• SELECTED PASSAGE
# cleaning grill grates...



## mkorish (Mar 1, 2020)

Im a new Rec Tec owner and im loving the grill but im wondering....
1) Whats the best way to clean the grates?
2) Whats the best grate cleaning brush to use?


----------



## whistlepig (Mar 1, 2020)

I soak my grates with dish soap for a while and use this to get the hard stuff off. I don't care much for brushes.



			Robot or human?


----------



## old sarge (Mar 1, 2020)

I have a propane grill and I just run it very hot for 10 or so minutes to burn off the cooked on bits.  Then a good brushing with a regular grill brush.   Grill grates are stainless steel.


----------



## whistlepig (Mar 1, 2020)

My  grates are porcelain enamel coated (Weber). They are probably well over twenty years old now. I don't spray them with non stick spray or coat them in any way before cooking. Porcelain is pretty nice.


----------



## sawhorseray (Mar 2, 2020)

Grill brush. RAY


----------



## HalfSmoked (Mar 2, 2020)

Not sure what the answer is for sure I do use a grill brush. But there are those that will say no way because you can get metal pieces off the brush. Being careful and inspect to avoid this and replace a worn out brush.

Warren


----------

• CHALLENGE 1
Quote the scene-based reasoning rows word for word, starting at their first line and ending at the line that contains "(B) lighting".

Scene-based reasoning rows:
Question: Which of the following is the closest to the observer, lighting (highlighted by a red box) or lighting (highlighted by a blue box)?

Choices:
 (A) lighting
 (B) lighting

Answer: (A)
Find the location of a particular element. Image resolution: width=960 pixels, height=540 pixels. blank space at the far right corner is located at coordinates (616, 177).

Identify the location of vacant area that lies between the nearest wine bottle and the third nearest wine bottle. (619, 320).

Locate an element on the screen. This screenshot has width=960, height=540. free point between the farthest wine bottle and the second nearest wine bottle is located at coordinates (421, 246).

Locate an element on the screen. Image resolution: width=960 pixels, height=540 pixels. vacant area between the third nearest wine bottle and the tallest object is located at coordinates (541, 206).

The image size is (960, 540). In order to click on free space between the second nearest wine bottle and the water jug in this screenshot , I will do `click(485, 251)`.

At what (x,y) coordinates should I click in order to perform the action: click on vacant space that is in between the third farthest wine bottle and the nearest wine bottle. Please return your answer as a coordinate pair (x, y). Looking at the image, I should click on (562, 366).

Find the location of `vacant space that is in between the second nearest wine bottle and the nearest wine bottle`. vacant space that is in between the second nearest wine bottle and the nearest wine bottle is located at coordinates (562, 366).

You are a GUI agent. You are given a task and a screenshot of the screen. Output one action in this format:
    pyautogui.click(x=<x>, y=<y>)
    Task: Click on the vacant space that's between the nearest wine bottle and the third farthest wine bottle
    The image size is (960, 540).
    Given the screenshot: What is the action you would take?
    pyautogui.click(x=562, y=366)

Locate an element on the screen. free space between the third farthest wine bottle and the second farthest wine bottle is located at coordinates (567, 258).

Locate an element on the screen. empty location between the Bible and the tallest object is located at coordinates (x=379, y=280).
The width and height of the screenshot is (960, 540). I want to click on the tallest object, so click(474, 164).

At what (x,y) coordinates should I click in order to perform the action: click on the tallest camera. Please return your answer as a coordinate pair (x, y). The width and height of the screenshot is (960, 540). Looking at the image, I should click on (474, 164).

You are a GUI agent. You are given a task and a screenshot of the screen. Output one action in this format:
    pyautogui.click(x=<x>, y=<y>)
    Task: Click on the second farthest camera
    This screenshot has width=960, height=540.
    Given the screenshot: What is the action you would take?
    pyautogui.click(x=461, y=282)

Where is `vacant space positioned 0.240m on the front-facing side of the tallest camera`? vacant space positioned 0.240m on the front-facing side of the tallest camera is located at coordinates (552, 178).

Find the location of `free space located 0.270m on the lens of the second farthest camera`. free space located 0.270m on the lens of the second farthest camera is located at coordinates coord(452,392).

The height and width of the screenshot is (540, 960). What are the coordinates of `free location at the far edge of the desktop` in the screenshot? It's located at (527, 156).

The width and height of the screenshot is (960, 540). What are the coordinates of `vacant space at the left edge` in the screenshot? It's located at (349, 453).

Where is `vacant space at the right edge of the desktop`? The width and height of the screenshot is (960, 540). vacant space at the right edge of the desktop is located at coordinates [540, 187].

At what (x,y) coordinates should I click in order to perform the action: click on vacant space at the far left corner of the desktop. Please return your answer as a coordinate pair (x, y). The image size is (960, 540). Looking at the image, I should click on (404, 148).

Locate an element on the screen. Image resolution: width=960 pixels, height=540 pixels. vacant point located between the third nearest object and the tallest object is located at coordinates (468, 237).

• CHALLENGE 2
Print the part of the grill grate cleaning thread starting at "2) Whats the" and ending at "Robot or human?", with no changes.

• WRITTEN SOLUTION 1
Question: Which of the following is the closest to the observer, lighting (highlighted by a red box) or lighting (highlighted by a blue box)?

Choices:
 (A) lighting
 (B) lighting

• WRITTEN SOLUTION 2
2) Whats the best grate cleaning brush to use?


----------



## whistlepig (Mar 1, 2020)

I soak my grates with dish soap for a while and use this to get the hard stuff off. I don't care much for brushes.



			Robot or human?